Фильм мог бы называться не "Амадеус", а "Антонио" - и это бы точнее отражало его содержание. В конце концов, Моцарт (как и положено гению) – не подлежит детальному анализу и остается во многом условной фигурой. Шалопайство и "детство" героя – всего лишь маски гения, в чьи глубины не дано проникнуть зрителю – даже с подачи Формана. И даже блестящему Тому Халсу не вполне дается синтез шалопайства с глубиной и гениальностью.

Достаточно взглянуть на реальные портреты Моцарта, чтобы понять: герой фильма – скорее, режиссерская концепция гения, чем реальный человек. И эта концепция важна автору, чтобы точнее показать глубину религиозной катастрофы Сальери.

Шалопай и "мальчишка" Моцарт "не достоин" своей гениальности - не только с точки зрения завистника Сальери (бытовой уровень), но и с точки зрения божественного "рацио". "В чем правота..?" - обращается к богу герой – и это не вопрос о личной судьбе, а философская претензия к абсурдности "творения" в целом.
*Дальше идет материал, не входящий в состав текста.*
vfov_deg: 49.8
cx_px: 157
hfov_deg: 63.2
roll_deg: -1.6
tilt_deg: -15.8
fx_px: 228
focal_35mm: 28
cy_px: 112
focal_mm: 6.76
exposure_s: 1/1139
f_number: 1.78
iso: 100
К его вопиющей иррациональности.

В каком-то смысле, вопрос, заданный героем "маленькой трагедии" в середине 19 века, остается глобальной темой пост-христианской эпохи, все более порывающей с идеей "целесообразности", "высшего замысла" и "благости" - в пользу Гуманизма (возможно, более трагичного, но и более адекватного взгляда на мир, далекого от мифотворчества).

Расставшись с концептом "замысла", мир обретает "взрослые черты" и взрослую ответственность за себя. 
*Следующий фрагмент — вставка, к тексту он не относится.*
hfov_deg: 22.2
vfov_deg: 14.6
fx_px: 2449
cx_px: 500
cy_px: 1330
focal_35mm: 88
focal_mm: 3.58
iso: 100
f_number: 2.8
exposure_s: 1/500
Все мы (в каком-то смысле) живем в эпоху Сальери, - пытаясь пробиться к реальности, расставаясь с "уютной" идеей божественного порядка. Открывая себя навстречу реальному миру – где есть место стихиям и хаосу, абсурду и гармонии, смыслу и бессмыслице, культуре и конечности земной цивилизации.

Мир вне "божественного плана" - намного более сложен и загадочен, - как загадочно и место человека в нем. Гуманизму предстоит назвать и обозначить (примирить) противоречия пост-христианской эпохи. Гениальный фильм Формана (на мой взгляд) – именно об этом. О "ломке" человека традиционной религиозной культуры, теряющего веру в "замысел", "план" и божественный "пригляд" за собой.

Гений Моцарта – лишь предлог к кризису религиозного сознания. 
Чем обернется эта "ломка" - покажет время. Мы еще в процессе. Но гений Моцарта, гений культуры (в целом) – надеюсь, не даст пропасть.